§ **TASK ITEM**: Find and copy each line of the data that contains the word "مجموعه". Case matters.
──────
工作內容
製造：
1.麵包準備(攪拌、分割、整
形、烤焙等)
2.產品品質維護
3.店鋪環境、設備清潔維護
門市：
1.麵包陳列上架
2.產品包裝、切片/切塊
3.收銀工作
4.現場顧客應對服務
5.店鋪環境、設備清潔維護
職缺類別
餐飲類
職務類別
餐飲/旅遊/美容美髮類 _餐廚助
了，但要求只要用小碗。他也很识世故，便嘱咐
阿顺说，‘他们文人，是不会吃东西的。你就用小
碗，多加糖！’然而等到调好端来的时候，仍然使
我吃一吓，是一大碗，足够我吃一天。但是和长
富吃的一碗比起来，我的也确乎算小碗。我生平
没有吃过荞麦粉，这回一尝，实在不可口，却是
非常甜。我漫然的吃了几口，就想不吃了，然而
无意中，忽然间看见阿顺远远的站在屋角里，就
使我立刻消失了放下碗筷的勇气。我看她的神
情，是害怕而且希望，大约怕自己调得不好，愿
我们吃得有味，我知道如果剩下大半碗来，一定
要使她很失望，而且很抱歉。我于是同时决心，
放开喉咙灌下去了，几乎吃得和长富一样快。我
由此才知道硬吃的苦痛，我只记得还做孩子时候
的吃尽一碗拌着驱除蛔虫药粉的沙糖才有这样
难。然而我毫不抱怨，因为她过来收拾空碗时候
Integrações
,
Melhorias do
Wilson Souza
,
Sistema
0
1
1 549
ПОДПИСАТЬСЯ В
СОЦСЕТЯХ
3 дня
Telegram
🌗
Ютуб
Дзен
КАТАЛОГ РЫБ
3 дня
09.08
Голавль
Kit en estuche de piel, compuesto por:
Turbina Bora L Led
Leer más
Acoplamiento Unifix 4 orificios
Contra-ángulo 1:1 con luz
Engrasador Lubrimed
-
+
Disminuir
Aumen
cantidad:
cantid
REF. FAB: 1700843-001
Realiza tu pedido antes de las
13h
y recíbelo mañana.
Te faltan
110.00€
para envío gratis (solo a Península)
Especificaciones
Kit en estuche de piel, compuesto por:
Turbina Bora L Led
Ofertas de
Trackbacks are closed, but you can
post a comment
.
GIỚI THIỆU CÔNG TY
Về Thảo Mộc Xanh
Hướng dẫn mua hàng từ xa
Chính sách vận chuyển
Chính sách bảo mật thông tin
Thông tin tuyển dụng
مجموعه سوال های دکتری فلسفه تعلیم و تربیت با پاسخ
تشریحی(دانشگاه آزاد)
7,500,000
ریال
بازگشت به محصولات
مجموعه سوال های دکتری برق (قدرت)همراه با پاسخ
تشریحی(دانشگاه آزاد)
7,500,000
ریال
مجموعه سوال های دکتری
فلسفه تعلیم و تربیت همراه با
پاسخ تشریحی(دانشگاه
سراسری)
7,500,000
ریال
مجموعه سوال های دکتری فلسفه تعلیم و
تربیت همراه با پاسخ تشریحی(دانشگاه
──────
§ **RESULT OF THE EXERCISE**:
مجموعه سوال های دکتری فلسفه تعلیم و تربیت با پاسخ
مجموعه سوال های دکتری برق (قدرت)همراه با پاسخ
مجموعه سوال های دکتری
مجموعه سوال های دکتری فلسفه تعلیم و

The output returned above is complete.